## [Exercise a]
According to the yara-python thread, what do the PyUnicode_Decode* APIs require in order to handle the errors with backslashdecode?
Exercise text Start Marker
As I said in the commit, I'm not happy with either option. I don't like silently dropping metadata that is not valid unicode, and having it be either bytes or strings is less than ideal also.

wxs@wxs-mbp yara-python % cat test.py
import yara

rules = yara.compile(source=r'rule test { meta: a = "\x80" b = "foo" condition: true }')
print(list(rules)[0].meta["a"])

matches = rules.match("/bin/ls")
print(list(matches)[0].meta)
wxs@wxs-mbp yara-python % PYTHONPATH=build/lib.macosx-10.14-x86_64-3.7 python3 test.py
b'\x80'
{'a': b'\x80', 'b': 'foo'}
wxs@wxs-mbp yara-python %

@malvidin
Copy link
Contributor

The PyUnicode_DecodeUTF8 and other PyUnicode_Decode* APIs can handle the errors with backslashdecode, but those require a length.
Exercise text End Marker
Data to process Start Marker
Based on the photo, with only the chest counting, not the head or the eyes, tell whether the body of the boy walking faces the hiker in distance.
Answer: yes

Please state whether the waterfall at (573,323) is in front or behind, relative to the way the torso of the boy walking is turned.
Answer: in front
Data to process End Marker
Data to process Start Marker
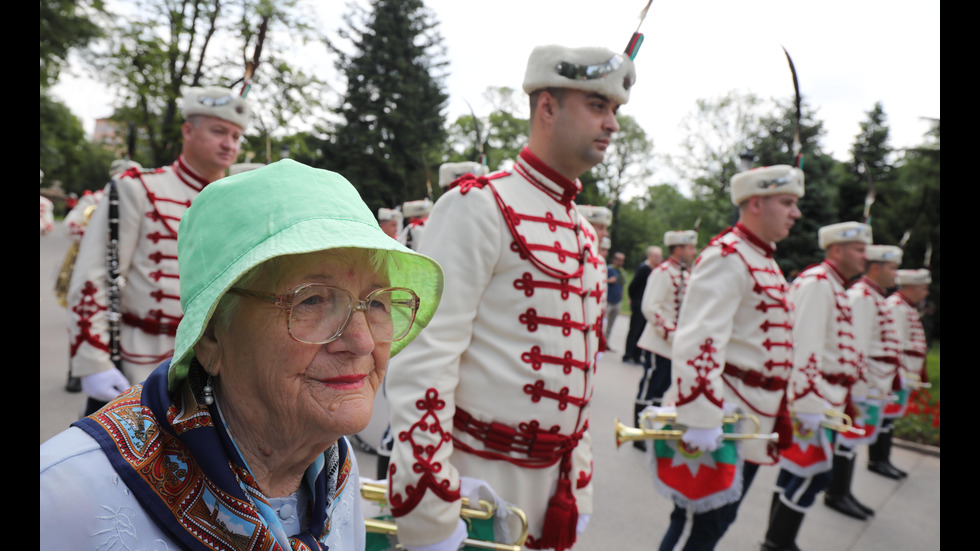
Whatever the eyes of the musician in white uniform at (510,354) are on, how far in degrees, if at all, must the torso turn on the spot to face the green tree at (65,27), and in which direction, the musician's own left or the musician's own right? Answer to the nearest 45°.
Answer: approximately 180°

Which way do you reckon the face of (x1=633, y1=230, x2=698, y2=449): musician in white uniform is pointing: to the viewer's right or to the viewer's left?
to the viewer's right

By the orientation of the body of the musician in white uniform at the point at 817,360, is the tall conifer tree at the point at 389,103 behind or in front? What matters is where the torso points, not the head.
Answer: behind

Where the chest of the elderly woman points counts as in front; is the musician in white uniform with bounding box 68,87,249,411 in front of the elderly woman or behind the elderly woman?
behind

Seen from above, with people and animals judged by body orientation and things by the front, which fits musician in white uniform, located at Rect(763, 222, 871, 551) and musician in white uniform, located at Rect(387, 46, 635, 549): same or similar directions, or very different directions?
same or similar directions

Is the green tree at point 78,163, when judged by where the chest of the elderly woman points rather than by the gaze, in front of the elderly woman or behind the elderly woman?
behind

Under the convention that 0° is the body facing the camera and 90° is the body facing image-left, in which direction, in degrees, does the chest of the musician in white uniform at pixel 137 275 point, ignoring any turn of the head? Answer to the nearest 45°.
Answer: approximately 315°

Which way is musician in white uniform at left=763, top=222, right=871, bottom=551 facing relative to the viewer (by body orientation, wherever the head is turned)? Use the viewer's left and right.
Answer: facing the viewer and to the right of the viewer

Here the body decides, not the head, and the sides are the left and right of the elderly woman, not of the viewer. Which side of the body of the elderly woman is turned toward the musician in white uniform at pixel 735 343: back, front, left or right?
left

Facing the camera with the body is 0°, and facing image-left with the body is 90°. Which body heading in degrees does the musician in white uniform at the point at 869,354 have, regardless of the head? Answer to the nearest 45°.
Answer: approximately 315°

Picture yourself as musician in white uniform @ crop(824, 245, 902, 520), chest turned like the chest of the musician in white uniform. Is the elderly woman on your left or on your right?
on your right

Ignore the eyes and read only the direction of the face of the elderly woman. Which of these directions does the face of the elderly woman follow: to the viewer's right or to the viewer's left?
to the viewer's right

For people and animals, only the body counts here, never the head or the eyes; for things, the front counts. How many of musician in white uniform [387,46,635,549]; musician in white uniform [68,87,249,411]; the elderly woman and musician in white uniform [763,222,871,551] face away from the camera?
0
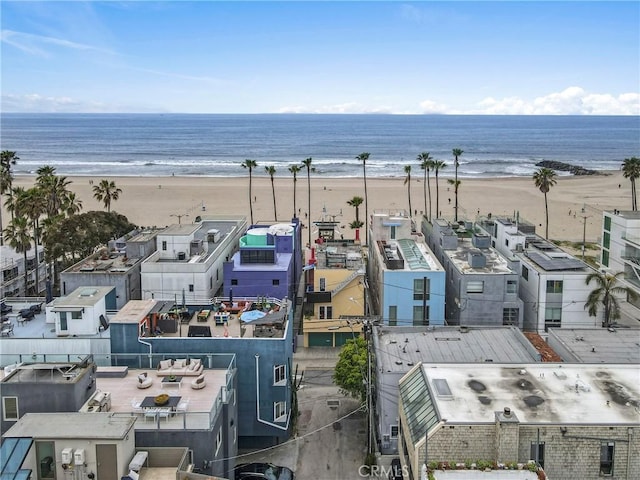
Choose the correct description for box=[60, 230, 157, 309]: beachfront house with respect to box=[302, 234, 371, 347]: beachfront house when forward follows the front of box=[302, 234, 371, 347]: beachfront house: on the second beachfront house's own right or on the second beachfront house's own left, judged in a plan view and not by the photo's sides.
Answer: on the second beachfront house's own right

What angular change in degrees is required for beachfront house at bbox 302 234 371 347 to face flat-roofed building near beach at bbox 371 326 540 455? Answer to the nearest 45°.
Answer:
Data to process End Marker
## [Exercise b]
In the rows starting at "Whatever the eyes" and ending at "Answer: approximately 180°", change "green tree" to "red car" and return only those rows with nothing else altered.

## [Reply a]
A length.

## [Reply b]
Whatever the eyes of the musician in white uniform at (510,354) are on, how far in degrees, if at all, must the torso turn on the spot to face the red car at (65,27), and in which direction, the musician's own left or the musician's own right? Answer to the nearest 45°.
Answer: approximately 180°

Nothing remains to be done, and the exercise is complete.